Re: [BUG] perf stat: useless output for raw events with new eventparser

From: Peter Zijlstra
Date: Thu Apr 26 2012 - 06:27:21 EST


On Mon, 2012-04-23 at 13:17 +0200, Stephane Eranian wrote:
> On Mon, Apr 23, 2012 at 12:48 PM, Peter Zijlstra <peterz@xxxxxxxxxxxxx> wrote:
> > On Mon, 2012-04-23 at 12:45 +0200, Stephane Eranian wrote:
> >> Hi,
> >>
> >> With the new event parser, one can express raw events field by field:
> >>
> >> $ perf stat -e cpu/event=0x3c,umask=0x0/,cpu/event=0xc5,umask=0x0/ noploop 1
> >>
> >> The problem with this is that the output of perf stat becomes useless:
> >>
> >> $ perf stat -e cpu/event=0x3c,umask=0x0/,cpu/event=0xc5,umask=0x0/ noploop 1
> >> noploop for 1 seconds
> >>
> >> Performance counter stats for 'noploop 1':
> >>
> >> 2395038678 pmu
> >> 10787 pmu
> >> ^^^^^^
> >> 1.000802603 seconds time elapsed
> >
> > Yeah, I already complained about that.. Jolsa proposed adding a name=
> > parameter so you could explicitly name your events. I think I've seen a
> > patch adding that, but can't atm seem to locate it.
> >
> If the proposed solution is to add a pseudo field called "name", then I don't
> see the point of this new parser compared to directly using my libpfm4
> library which already allows:
>
> perf stat -e inst_retired:any,wsm_unc:unc_cycles:u ...
> And
> perf record -e instr_retired:period=200000,cpu_clk_unhalted:freq=100 ...
>
> If you have to make up names, you might as well, use the actual PMU
> event names, but if you do so, why would you have to bother breaking
> down the encoding into fields?

I'd like to use the event names, but really, when you do:

cpu/event=instructions_retired,inv,cmask=16/

is it still instructions_retired?

In SFO we spoke about exporting those event tables you have in libpfm4
in some structured file format so that we both might use them, the
primary difficulty in that (IIRC) was the umask constraints per event.
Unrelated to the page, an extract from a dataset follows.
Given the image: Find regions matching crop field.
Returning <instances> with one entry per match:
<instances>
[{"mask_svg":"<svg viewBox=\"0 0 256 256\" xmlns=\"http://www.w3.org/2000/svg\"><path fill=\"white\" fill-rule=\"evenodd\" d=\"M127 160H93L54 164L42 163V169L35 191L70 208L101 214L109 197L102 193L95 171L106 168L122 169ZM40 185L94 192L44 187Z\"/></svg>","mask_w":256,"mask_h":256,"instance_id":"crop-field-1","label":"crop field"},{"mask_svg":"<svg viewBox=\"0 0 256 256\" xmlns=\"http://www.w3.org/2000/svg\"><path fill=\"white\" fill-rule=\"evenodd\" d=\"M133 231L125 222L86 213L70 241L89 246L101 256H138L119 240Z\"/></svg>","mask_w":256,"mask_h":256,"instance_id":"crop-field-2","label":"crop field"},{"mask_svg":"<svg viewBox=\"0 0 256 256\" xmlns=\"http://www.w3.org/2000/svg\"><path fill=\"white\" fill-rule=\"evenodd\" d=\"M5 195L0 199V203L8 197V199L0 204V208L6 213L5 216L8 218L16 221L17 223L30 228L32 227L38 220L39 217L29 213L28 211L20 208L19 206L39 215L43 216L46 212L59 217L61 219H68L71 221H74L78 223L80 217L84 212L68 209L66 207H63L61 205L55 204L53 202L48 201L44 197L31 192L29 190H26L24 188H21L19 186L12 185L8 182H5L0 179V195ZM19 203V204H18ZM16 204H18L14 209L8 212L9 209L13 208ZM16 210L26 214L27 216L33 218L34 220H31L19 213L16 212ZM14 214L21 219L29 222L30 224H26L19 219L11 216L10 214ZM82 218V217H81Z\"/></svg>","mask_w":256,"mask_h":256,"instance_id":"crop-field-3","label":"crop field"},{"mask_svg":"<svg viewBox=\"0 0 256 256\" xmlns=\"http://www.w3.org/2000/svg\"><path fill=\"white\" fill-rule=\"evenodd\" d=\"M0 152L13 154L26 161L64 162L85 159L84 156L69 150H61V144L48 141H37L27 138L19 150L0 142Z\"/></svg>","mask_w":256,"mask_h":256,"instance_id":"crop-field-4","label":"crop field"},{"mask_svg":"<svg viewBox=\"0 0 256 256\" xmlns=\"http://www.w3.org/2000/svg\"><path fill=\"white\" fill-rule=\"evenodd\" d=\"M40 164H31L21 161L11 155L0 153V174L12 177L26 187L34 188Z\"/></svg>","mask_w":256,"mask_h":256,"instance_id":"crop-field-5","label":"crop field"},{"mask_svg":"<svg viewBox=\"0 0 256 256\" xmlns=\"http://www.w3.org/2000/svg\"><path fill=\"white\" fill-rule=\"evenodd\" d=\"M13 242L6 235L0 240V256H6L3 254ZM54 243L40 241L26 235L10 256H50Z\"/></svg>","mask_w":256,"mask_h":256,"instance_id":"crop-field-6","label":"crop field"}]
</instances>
I'm not too overly bothered by people specifying wrong events (at some
point they really had better know wth they're doing anyway), so can we
start with something that mostly works?

I've already spoken with Jiri about adding this before all this parser
stuff got implemented, so it should all be quite possible to add.

Furthermore, once we have a common format, we could even ask Intel/AMD
(and other vendors) to provide their data in this format.